■ DESCRIPTION OF THE TASK ■
Search the records below for the string "held", and report each line that contains it.

BEGIN ENTRIES SHOWN

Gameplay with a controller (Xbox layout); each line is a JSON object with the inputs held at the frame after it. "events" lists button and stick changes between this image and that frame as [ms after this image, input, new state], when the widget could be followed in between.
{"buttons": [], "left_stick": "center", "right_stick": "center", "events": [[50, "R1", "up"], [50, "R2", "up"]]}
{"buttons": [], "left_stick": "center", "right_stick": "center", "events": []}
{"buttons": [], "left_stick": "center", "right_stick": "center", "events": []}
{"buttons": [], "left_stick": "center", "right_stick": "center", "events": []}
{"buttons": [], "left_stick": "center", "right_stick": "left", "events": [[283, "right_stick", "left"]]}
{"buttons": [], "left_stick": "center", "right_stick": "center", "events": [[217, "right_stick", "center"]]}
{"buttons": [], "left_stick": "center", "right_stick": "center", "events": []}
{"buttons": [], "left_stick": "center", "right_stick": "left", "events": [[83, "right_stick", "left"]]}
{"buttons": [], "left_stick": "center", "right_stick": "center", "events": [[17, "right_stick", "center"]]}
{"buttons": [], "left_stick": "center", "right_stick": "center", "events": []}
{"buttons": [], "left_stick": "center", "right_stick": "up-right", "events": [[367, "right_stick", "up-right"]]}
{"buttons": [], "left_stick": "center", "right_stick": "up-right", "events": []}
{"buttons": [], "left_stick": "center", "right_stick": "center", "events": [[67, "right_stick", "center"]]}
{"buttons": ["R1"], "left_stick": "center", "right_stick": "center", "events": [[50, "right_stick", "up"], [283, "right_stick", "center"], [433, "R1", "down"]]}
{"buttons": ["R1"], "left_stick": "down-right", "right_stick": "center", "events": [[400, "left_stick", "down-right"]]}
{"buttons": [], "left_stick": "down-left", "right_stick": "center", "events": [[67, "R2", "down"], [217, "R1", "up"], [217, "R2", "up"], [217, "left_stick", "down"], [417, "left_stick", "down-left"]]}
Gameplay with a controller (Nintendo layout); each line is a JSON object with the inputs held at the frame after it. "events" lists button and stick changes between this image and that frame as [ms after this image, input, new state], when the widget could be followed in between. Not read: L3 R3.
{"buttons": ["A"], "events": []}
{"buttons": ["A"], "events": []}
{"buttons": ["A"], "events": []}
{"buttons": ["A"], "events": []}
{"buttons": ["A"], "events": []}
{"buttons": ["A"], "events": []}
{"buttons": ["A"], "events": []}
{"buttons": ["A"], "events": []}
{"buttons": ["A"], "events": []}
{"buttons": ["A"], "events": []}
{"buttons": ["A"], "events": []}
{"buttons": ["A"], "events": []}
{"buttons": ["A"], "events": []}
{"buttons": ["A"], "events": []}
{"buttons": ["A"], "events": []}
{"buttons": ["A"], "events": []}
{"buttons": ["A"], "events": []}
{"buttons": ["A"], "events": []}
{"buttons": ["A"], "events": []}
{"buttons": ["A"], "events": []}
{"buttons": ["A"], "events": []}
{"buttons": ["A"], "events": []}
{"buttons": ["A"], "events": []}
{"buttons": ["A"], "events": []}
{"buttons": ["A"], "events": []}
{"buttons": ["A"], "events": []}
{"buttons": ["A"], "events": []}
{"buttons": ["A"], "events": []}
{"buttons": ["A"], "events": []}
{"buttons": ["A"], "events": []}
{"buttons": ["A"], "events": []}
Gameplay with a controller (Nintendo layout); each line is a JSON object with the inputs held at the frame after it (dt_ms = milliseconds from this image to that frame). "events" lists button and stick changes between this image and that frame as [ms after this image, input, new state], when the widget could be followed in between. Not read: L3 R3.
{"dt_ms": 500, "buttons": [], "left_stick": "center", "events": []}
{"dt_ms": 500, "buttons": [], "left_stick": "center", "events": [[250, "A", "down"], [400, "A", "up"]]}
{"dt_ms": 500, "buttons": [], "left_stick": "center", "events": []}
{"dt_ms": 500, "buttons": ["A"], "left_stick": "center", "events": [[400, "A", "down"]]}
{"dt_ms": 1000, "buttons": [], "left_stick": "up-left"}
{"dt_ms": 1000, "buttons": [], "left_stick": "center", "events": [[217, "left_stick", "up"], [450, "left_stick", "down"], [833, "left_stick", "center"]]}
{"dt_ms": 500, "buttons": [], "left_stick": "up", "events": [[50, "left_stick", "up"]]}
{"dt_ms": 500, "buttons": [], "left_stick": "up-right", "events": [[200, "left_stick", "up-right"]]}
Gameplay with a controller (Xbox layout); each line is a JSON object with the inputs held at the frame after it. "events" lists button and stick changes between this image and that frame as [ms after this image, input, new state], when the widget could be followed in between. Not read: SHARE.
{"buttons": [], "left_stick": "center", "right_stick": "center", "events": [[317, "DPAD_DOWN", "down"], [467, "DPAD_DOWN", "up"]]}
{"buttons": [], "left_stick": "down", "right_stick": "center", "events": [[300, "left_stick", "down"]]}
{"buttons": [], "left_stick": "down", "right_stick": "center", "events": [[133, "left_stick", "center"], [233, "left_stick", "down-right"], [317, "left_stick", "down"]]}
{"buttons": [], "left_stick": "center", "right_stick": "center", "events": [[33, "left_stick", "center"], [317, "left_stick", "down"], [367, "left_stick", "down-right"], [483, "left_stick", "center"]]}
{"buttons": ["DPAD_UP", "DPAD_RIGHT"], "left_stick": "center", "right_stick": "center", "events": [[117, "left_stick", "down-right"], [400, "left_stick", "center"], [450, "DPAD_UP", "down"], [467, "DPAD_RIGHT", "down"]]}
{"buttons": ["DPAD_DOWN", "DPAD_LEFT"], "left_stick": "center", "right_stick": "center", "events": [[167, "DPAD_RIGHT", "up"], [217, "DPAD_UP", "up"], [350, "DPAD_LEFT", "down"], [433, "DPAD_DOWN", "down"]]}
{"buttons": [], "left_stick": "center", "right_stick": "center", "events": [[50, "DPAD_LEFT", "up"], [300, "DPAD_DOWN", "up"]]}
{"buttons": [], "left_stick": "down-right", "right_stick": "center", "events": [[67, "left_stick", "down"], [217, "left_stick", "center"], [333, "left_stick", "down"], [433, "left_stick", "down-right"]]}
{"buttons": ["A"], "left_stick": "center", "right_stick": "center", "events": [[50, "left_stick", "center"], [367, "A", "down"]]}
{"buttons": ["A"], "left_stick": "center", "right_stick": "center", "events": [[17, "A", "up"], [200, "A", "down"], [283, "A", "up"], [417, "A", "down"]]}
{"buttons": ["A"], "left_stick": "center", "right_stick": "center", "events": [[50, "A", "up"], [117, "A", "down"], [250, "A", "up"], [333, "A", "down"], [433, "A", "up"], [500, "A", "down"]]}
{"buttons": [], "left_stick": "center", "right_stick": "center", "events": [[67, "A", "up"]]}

END ENTRIES SHOWN

■ ANSWER TO THIS PROBLEM ■
Gameplay with a controller (Xbox layout); each line is a JSON object with the inputs held at the frame after it. "events" lists button and stick changes between this image and that frame as [ms after this image, input, new state], when the widget could be followed in between.
Gameplay with a controller (Nintendo layout); each line is a JSON object with the inputs held at the frame after it. "events" lists button and stick changes between this image and that frame as [ms after this image, input, new state], when the widget could be followed in between. Not read: L3 R3.
Gameplay with a controller (Nintendo layout); each line is a JSON object with the inputs held at the frame after it (dt_ms = milliseconds from this image to that frame). "events" lists button and stick changes between this image and that frame as [ms after this image, input, new state], when the widget could be followed in between. Not read: L3 R3.
Gameplay with a controller (Xbox layout); each line is a JSON object with the inputs held at the frame after it. "events" lists button and stick changes between this image and that frame as [ms after this image, input, new state], when the widget could be followed in between. Not read: SHARE.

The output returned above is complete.